Directions
Locate every line in the entries below that contains the word "origin", and copy each of those lines in full.

Data for the task
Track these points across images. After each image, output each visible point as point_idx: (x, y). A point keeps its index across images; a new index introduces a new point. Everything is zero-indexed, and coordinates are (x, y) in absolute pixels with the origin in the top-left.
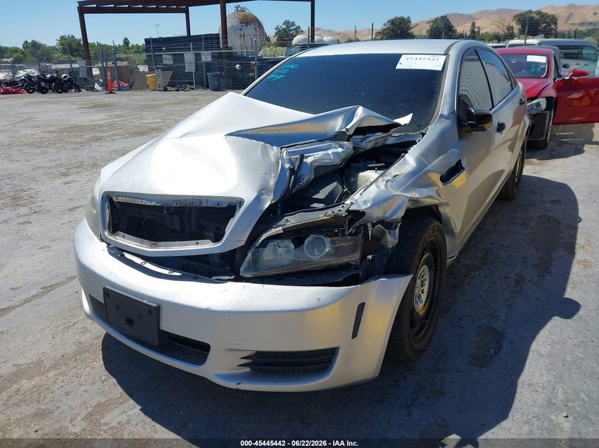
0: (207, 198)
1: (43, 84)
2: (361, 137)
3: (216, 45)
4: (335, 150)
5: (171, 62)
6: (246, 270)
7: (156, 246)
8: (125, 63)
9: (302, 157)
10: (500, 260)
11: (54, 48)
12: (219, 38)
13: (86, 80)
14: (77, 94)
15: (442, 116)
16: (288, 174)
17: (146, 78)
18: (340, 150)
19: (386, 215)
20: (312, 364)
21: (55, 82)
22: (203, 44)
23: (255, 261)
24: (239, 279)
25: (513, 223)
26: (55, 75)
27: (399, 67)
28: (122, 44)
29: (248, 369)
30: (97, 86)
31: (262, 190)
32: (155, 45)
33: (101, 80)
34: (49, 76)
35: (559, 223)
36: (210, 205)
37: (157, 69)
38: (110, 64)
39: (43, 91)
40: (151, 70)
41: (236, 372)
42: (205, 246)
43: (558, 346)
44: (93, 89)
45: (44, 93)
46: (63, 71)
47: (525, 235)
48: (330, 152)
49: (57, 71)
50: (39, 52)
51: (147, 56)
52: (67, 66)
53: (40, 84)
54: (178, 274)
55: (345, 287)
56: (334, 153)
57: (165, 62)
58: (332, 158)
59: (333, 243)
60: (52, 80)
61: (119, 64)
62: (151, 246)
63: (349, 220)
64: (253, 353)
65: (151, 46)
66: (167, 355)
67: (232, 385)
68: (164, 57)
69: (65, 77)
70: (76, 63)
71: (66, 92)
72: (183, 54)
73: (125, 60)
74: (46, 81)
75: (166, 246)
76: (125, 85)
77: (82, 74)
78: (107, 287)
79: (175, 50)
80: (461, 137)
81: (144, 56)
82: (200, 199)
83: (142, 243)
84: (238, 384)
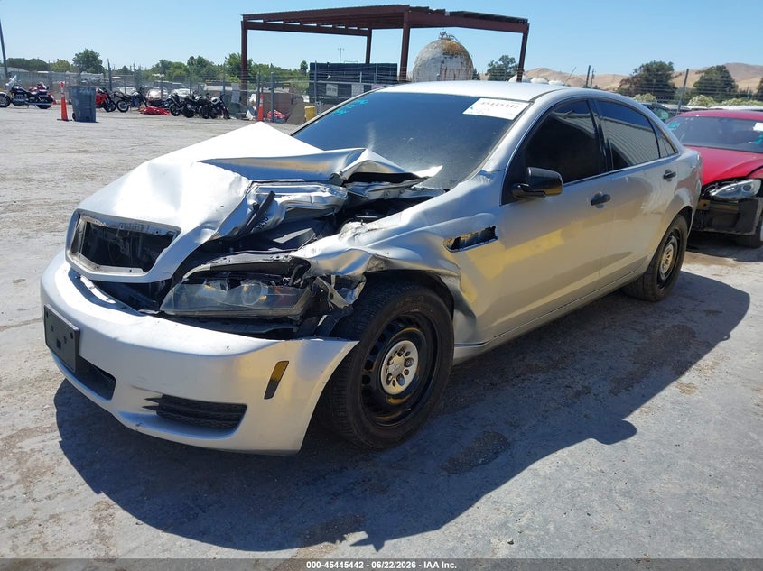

Answer area
Track these points across images. After each image, output each visible point as point_idx: (x, y). A point keeps its index across images; a new index introduces a new point. Everything is zero-indexed, and coordinates are (x, y) in absolute pixels with the origin in the top-left.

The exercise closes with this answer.